The Competitive Environment: Interstate competition is based in the reality of the open economy which the U.S. Constitution guarantees to citizens of every state. It protects the rights of individuals to move to any state and enjoy the privileges of long-time residents. It permits firms from any state to sell in every state, free from tariffs and quotas, and subject to no higher taxes nor more stringent regulations than in-state firms. It permits firms to establish new plants anywhere and to abandon a state entirely for any reason — including dissatisfaction with policies of that state. Attempts by states to shelter their markets from interstate competition are consistently overturned by federal courts as violations of the Commerce Clause of the Constitution.
Changes in technology and the nation’s economy have been increasing the impact of competitive factors on state policies and are likely to continue to do so. Reductions in the weight-to-value ratio of goods, in transportation costs and speed, and in communications cost have liberated producers from the need to be in close proximity to customers. Whole industries — beer, potato chips, dairy products, hardware vendors, and banks — have been shifting from locally based businesses to national firms. Deregulation of public utilities is reducing the ability of state and local governments to continue policies which have imposed disproportionate taxes on them.
The global financial crisis spreads, and thus also pushes on private consumption. Therefore, warns the Society for Consumer Research for the year 2008 before a stagnation in private consumption and thus facing a higher risk of recession.
The Society for Consumer Research (GfK) has in the recent publication of these growth forecasts from an initial 0.5 percent to the current 0 percent and thus a reduced stagnation. This was announced at the company GfK in Nuremberg with 25.08.2008. However, there are also some hope at the dark sky, because the company could announce that the downward trend of consumer sentiment has deteriorated further. Therefore, increased the forecast for the GfK consumer climate indicator of 1.8 points in October after 1.6 points in September.
The GfK had, however, the announcement of the figures admit that the surveys of consumers before September 15 took place. This morning, 15.09.2008, is probably as a black day for banks in history. Had the surveys of consumers after that date took place, then perhaps the consumer climate substantially worse and the index would have done no improvement. Its impact will be in the index for the month of November are introduced.

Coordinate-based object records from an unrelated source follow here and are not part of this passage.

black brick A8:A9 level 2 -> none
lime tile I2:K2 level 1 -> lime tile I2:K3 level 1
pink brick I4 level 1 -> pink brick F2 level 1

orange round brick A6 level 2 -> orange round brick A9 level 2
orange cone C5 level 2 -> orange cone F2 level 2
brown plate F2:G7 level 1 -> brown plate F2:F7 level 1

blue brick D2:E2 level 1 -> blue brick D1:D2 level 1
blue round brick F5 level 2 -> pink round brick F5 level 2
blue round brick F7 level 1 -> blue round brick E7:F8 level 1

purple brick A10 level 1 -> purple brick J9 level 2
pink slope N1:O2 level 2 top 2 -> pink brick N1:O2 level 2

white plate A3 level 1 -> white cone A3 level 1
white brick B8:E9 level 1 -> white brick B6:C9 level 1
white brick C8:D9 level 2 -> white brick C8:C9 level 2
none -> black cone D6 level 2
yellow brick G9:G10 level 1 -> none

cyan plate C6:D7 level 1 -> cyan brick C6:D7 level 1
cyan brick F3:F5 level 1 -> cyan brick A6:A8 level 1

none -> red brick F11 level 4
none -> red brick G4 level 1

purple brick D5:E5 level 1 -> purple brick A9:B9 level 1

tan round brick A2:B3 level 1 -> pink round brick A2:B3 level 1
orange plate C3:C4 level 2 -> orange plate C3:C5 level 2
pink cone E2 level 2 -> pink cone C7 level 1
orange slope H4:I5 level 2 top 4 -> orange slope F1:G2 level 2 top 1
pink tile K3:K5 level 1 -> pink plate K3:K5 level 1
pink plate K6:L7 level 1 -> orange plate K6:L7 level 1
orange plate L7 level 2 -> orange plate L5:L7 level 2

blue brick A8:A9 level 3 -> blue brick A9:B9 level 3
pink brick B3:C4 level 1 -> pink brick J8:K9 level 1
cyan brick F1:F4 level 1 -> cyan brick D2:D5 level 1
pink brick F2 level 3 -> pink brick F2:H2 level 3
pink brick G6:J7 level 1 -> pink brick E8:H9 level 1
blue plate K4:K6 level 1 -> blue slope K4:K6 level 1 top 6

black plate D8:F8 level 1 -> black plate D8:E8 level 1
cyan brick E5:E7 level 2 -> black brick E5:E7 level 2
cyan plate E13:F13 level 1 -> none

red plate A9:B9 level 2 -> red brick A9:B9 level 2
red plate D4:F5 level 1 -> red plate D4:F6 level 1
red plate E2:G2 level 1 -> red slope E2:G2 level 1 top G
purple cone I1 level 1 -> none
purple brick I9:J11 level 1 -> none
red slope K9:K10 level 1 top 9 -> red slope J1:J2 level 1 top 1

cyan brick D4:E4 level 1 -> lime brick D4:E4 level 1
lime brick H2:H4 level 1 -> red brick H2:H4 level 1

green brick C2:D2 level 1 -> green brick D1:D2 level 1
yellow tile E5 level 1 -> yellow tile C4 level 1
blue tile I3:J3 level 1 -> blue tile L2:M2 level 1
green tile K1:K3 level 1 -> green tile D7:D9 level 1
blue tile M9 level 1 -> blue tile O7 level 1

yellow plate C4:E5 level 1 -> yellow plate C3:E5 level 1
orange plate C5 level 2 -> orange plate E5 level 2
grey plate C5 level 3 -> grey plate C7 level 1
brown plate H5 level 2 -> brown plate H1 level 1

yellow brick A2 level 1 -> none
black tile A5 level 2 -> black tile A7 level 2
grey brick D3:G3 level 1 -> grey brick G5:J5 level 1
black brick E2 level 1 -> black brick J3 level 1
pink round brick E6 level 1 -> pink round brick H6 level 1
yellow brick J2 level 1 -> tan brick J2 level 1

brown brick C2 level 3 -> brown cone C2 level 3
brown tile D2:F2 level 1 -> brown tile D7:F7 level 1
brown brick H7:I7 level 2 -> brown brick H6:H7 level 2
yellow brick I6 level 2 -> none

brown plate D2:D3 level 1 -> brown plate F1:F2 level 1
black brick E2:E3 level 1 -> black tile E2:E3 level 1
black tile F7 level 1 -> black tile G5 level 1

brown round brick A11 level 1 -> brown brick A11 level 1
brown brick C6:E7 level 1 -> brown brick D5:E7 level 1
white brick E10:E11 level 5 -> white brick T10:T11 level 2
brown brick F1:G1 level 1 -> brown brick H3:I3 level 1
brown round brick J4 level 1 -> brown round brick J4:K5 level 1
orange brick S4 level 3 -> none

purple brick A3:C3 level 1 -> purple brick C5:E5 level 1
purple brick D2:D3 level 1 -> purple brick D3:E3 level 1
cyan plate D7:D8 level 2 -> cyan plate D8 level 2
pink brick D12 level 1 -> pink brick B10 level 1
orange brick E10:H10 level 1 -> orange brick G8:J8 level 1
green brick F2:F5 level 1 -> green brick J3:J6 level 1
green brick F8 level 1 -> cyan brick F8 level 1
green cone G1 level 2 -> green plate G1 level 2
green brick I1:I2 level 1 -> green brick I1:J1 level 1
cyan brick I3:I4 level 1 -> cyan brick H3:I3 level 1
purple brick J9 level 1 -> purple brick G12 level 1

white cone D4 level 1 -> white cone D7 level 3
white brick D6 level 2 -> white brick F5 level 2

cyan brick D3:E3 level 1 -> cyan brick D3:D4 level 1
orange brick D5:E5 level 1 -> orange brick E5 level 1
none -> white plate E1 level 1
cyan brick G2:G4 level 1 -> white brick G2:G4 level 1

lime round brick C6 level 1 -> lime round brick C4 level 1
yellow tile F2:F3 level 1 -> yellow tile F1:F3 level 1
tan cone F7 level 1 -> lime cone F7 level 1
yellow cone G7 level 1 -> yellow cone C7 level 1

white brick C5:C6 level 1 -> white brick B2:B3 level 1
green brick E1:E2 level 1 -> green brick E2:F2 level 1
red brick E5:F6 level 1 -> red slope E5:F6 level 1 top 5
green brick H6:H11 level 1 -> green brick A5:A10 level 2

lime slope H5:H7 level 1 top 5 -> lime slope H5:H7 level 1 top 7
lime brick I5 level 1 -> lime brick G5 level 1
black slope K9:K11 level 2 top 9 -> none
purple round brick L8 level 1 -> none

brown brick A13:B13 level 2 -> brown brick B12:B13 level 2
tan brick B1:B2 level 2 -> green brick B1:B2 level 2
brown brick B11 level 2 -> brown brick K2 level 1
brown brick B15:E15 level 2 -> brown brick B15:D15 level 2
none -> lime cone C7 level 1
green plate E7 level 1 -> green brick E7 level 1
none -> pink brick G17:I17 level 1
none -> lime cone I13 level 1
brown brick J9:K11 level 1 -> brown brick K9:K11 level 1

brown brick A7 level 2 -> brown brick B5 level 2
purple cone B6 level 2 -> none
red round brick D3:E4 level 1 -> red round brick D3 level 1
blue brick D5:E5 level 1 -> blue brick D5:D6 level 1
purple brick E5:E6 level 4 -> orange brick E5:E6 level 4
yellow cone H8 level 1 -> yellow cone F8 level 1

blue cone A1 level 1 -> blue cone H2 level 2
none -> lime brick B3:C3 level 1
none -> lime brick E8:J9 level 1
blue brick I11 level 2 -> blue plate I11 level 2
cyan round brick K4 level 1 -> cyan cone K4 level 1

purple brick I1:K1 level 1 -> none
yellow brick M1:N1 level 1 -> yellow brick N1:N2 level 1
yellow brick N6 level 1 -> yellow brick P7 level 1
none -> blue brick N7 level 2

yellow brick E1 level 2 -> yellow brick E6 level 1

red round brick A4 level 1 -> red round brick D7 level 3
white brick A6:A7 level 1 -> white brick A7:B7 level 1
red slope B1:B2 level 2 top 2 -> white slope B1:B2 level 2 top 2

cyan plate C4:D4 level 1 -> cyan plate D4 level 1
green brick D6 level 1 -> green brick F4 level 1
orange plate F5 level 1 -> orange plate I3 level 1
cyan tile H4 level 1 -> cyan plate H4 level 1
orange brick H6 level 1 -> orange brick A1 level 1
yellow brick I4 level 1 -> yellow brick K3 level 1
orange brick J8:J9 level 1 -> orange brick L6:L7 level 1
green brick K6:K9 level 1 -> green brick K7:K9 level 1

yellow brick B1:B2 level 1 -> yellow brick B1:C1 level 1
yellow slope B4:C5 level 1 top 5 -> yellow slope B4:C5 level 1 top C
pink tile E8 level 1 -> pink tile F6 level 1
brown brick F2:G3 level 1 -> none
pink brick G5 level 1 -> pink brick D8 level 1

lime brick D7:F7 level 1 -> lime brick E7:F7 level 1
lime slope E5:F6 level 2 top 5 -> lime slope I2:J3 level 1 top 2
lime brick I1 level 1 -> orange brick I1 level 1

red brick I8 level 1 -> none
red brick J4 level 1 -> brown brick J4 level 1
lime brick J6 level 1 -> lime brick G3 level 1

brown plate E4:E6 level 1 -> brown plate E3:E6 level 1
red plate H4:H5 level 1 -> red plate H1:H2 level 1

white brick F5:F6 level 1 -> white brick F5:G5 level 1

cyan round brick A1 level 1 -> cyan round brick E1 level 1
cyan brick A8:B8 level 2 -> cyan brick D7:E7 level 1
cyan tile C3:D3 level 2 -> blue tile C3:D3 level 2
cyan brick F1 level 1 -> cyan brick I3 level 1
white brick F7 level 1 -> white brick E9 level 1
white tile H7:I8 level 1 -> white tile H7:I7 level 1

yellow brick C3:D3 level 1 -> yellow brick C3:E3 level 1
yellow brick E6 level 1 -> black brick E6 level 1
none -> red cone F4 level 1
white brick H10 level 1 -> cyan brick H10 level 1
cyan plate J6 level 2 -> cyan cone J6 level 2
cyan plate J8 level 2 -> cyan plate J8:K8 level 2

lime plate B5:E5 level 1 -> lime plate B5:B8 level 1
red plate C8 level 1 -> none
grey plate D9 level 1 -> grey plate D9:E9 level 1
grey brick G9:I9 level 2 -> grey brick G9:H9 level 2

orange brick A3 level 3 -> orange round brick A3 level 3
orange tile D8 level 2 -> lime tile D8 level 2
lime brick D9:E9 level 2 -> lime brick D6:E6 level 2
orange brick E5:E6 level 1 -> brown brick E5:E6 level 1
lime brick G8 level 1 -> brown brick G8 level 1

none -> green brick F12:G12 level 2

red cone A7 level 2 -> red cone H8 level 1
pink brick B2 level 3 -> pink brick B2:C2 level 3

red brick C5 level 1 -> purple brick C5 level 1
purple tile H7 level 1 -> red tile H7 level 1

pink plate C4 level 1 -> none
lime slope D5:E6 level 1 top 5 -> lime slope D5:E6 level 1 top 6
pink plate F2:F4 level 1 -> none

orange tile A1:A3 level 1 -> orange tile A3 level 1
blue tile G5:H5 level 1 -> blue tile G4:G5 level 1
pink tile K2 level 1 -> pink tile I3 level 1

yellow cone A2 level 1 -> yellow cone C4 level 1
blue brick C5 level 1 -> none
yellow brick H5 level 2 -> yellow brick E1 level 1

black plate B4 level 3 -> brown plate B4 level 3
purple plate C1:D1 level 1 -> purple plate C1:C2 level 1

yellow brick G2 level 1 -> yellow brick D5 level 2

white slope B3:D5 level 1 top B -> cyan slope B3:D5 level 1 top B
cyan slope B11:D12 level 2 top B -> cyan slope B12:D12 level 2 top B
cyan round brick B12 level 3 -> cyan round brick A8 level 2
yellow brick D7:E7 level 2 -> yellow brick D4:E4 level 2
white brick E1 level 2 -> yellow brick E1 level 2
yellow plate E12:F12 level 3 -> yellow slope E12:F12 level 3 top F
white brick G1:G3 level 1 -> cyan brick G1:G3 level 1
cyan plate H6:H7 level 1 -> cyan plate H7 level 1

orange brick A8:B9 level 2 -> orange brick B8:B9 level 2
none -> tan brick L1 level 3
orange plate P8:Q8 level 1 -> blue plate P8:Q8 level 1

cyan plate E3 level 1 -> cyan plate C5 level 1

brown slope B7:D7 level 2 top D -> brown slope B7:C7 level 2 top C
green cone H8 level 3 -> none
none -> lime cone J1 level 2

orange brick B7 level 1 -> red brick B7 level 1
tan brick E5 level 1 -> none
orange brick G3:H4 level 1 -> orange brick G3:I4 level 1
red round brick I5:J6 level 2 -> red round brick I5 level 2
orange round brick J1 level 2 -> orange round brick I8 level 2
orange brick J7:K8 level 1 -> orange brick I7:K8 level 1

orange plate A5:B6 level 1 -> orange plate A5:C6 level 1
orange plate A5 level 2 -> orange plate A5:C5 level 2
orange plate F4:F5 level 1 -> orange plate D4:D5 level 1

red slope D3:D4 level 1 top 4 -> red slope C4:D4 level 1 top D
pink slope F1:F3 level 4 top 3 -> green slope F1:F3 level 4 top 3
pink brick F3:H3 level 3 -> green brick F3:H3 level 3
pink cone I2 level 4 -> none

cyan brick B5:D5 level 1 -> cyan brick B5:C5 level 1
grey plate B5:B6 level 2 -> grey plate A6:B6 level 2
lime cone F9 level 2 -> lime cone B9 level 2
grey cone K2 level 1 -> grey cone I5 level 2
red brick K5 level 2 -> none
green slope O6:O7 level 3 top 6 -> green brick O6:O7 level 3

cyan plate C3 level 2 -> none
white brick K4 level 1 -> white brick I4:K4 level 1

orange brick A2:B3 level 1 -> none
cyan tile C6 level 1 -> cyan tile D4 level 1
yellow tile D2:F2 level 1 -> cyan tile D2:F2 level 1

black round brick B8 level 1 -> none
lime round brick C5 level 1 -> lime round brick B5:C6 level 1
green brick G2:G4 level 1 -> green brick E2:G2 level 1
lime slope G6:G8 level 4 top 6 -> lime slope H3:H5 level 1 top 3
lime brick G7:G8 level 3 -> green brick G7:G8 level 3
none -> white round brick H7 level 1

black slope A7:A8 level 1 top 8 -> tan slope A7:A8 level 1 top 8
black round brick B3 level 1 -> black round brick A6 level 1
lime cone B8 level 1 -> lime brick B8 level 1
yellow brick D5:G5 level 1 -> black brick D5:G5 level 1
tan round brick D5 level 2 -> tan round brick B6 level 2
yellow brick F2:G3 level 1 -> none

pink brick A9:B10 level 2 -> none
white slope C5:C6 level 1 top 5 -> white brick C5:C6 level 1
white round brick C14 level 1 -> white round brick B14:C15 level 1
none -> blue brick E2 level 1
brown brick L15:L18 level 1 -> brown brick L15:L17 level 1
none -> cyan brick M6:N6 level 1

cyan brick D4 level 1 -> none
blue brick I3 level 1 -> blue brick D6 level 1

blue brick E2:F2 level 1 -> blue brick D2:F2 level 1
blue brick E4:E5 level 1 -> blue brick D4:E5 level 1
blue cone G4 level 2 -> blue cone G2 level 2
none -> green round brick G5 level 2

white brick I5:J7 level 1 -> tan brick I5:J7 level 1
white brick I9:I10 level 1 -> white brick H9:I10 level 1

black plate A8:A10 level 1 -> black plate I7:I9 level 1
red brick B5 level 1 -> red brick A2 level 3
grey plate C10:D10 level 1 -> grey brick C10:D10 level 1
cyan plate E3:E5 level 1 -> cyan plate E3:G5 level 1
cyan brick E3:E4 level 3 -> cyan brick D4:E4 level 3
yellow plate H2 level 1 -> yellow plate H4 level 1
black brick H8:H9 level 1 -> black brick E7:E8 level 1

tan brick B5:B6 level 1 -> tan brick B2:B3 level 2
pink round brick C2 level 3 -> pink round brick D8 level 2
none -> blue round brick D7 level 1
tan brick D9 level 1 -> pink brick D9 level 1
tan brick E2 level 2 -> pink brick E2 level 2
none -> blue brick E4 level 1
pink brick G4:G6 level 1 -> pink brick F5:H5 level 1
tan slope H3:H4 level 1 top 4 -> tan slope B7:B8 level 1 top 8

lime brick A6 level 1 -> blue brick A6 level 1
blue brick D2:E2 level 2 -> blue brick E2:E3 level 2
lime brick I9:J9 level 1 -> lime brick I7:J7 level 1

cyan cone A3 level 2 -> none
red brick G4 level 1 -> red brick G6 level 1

According to the GfK reports have therefore been the economic and income expectations of consumers in the month of September improved significantly, however, the outlook for the German economy (recession looming threat) is still very negative. Many citizens are even planning major purchases within the next few months, so retailers never so bad Christmas business may emanate. Reasons were partly falling costs for energy and gasoline.
About recession and stagnation
A stagnation of the economy means that no growth achieved neither positive nor negative sense. The economy and hence the economy of a country occurs on the body. Worse than a stagnation, a recession in the economy (economic performance) of a country is reduced. This would have a negative impact on individuals and not just on the economy of a country.